Já compôs uma música em inglês que coloquei no Youtube. Mas, seu eu divulgar o link por aqui, Marquinhos vai ao consulado pedir emancipação precoce.
Outro dia, o amigo boliviano, Marcel, cortou o dedo num poste e Marquinhos, “habitué” do Shenzhen Hospital, levou-o para tomar pontos antes mesmo dos pais do garoto saberem o que tinha acontecido.
Enfim, Marcos amadureceu.
Voltando para o Dudu, ele está levando a sério essa coisa de ganhar dinheiro e ser independente. Hoje, ele me apareceu com umas carteiras de papel que aprendeu a fazer pela Internet, e já está aceitando até encomendas. O preço? 30RMB ou R$ 10,00 cada.

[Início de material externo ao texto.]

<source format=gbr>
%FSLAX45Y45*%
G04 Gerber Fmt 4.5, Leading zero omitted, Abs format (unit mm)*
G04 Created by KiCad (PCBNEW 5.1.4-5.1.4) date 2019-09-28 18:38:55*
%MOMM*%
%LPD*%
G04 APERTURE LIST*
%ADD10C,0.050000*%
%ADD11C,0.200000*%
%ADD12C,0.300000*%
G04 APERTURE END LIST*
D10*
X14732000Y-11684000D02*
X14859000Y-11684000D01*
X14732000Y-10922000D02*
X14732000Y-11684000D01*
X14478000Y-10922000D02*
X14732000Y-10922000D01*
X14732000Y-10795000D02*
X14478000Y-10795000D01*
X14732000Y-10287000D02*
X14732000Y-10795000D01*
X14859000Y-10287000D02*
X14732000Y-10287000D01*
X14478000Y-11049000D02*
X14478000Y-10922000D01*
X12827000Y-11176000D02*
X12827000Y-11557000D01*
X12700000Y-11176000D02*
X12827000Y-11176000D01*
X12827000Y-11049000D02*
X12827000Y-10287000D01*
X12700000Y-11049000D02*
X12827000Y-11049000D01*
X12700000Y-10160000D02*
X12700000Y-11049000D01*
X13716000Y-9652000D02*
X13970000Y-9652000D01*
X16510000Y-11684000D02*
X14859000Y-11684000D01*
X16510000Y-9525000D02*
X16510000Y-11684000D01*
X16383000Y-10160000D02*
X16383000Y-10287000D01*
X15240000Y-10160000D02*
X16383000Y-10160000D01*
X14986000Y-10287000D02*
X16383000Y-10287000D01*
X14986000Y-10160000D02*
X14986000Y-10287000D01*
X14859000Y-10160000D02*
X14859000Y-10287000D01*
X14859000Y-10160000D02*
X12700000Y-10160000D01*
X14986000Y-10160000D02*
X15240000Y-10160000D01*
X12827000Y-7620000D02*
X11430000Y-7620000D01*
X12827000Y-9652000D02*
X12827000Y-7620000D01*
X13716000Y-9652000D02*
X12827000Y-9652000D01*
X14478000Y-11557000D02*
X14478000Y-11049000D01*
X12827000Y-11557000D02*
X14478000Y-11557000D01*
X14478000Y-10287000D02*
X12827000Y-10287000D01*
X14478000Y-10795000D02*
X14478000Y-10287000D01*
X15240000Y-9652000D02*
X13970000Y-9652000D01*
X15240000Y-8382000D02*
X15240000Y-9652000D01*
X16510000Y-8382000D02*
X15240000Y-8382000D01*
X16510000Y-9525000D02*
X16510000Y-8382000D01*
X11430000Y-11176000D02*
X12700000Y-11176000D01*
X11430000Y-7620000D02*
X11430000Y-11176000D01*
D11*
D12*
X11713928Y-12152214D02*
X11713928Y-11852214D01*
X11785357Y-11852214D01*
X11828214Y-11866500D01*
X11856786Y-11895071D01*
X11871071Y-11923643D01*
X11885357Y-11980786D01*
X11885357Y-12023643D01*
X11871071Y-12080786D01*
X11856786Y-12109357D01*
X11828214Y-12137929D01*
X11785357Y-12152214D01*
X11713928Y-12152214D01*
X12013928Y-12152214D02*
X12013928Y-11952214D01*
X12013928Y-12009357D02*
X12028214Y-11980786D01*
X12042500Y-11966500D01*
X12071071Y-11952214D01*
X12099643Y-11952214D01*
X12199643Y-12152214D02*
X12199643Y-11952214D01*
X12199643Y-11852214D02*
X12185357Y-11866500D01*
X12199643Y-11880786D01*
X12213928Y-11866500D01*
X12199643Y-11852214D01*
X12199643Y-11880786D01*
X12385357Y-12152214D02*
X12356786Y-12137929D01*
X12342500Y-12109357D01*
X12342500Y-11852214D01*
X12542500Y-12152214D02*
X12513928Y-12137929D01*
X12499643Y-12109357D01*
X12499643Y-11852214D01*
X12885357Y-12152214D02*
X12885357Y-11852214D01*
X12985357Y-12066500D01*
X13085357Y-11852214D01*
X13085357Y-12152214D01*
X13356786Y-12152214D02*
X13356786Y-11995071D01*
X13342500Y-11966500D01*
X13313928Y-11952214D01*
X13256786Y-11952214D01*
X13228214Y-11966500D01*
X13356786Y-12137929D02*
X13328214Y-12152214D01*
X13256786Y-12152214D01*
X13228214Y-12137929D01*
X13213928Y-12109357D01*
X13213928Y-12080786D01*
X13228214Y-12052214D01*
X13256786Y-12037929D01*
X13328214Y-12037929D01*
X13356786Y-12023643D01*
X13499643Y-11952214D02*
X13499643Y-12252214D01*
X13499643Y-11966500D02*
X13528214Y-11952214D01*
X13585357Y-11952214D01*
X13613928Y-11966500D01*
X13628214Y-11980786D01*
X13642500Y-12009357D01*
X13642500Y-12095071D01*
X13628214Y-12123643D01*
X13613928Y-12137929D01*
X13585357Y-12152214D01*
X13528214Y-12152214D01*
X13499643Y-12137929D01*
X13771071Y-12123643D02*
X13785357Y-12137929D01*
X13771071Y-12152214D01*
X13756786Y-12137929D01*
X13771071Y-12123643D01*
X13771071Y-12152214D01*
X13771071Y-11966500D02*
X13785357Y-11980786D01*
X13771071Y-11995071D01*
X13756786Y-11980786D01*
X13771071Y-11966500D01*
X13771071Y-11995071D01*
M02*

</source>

Além disso, toda segunda-feira ele tem aula de futebol com um professor brasileiro que veio tentar a vida aqui com a família. O “coach”, como todo mundo o chama (seu nome, Dejair, é complicado de mais para os estrangeiros pronunciarem), volta e meia precisava da ajuda do Dudu para explicar uma jogada, ou traduzir termos como “embaixadinha”. A boa vontade dele para ajudar o coach foi tanta, que acabou ganhando as aulas de quarta-feira de graça. Ou seja, Eduardo foi o primeiro da família a conseguir bolsa de estudos!

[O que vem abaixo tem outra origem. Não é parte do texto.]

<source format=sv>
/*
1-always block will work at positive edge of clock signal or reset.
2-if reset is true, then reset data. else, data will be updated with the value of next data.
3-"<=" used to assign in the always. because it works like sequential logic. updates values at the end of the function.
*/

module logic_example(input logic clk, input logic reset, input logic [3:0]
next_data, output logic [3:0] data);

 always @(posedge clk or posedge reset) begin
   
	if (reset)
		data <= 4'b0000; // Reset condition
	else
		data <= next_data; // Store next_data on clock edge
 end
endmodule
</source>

Semana retrasada, Dudu surpreendeu de novo. Ele disse que ia participar de um campeonato de skate organizado pelos chineses donos da pista onde brinca com os amigos. No fim de tarde, Dudu voltou para a casa com um skate novo! Tirou segundo lugar no campeonato, atrás apenas do amiguinho americano.

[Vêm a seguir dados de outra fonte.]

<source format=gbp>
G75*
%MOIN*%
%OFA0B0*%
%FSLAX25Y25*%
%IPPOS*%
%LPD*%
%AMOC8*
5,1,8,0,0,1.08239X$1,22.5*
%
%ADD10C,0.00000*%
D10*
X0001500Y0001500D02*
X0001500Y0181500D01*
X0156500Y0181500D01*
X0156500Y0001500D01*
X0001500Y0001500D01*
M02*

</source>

Eu e Luiz, ao vermos o vídeo que os chineses fizeram para divulgar o campeonato, ficamos nos olhando com cara de “de onde saíram esses chineses?”. Apesar de já estarmos há quase dois anos vivendo aqui, às vezes nos esquecemos da globalização e de que os hábitos e códigos ocidentais também fazem parte da juventude de olhinhos puxados.
Este é o link do vídeo que está rolando no Youku (site chinês de compartilhamento de vídeos cujo nome é bastante sugestivo), uma vez que o Youtube é proibido na China. O Dudu está de camisa vermelha.
http://v.youku.com/v_show/id_XNTU4MjUyMTAw.html
Enfim, meu conselho aos brasileiros que virão morar aqui é: não tenham medo de trazer seus filhos para China. Na realidade, não é para China que vocês os estarão trazendo, mas sim, para o mundo!